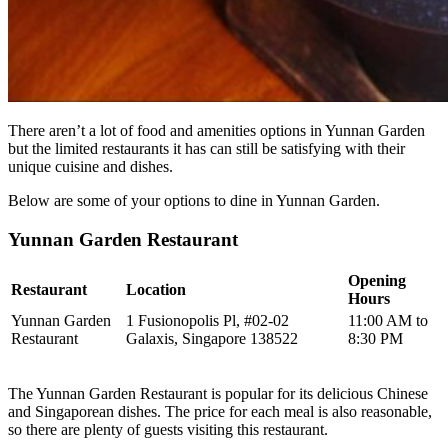
There aren’t a lot of food and amenities options in Yunnan Garden
but the limited restaurants it has can still be satisfying with their
unique cuisine and dishes.
Below are some of your options to dine in Yunnan Garden.
Yunnan Garden Restaurant
Opening
Restaurant
Location
Hours
Yunnan Garden
1 Fusionopolis Pl, #02-02
11:00 AM to
Restaurant
Galaxis, Singapore 138522
8:30 PM
The Yunnan Garden Restaurant is popular for its delicious Chinese
and Singaporean dishes. The price for each meal is also reasonable,
so there are plenty of guests visiting this restaurant.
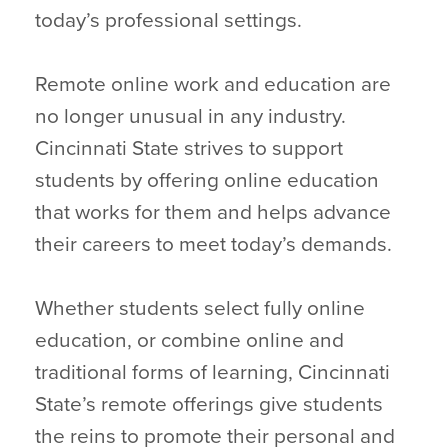
today’s professional settings.
Remote online work and education are
no longer unusual in any industry.
Cincinnati State strives to support
students by offering online education
that works for them and helps advance
their careers to meet today’s demands.
Whether students select fully online
education, or combine online and
traditional forms of learning, Cincinnati
State’s remote offerings give students
the reins to promote their personal and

== Your instructions ==
Transcribe only the lines from the one holding "unique cuisine and dishes." through the last line of the listing above, inclusive, and do not include the pictures.

== Solution for this problem ==
unique cuisine and dishes.
Below are some of your options to dine in Yunnan Garden.
Yunnan Garden Restaurant
Opening
Restaurant
Location
Hours
Yunnan Garden
1 Fusionopolis Pl, #02-02
11:00 AM to
Restaurant
Galaxis, Singapore 138522
8:30 PM
The Yunnan Garden Restaurant is popular for its delicious Chinese
and Singaporean dishes. The price for each meal is also reasonable,
so there are plenty of guests visiting this restaurant.
today’s professional settings.
Remote online work and education are
no longer unusual in any industry.
Cincinnati State strives to support
students by offering online education
that works for them and helps advance
their careers to meet today’s demands.
Whether students select fully online
education, or combine online and
traditional forms of learning, Cincinnati
State’s remote offerings give students
the reins to promote their personal and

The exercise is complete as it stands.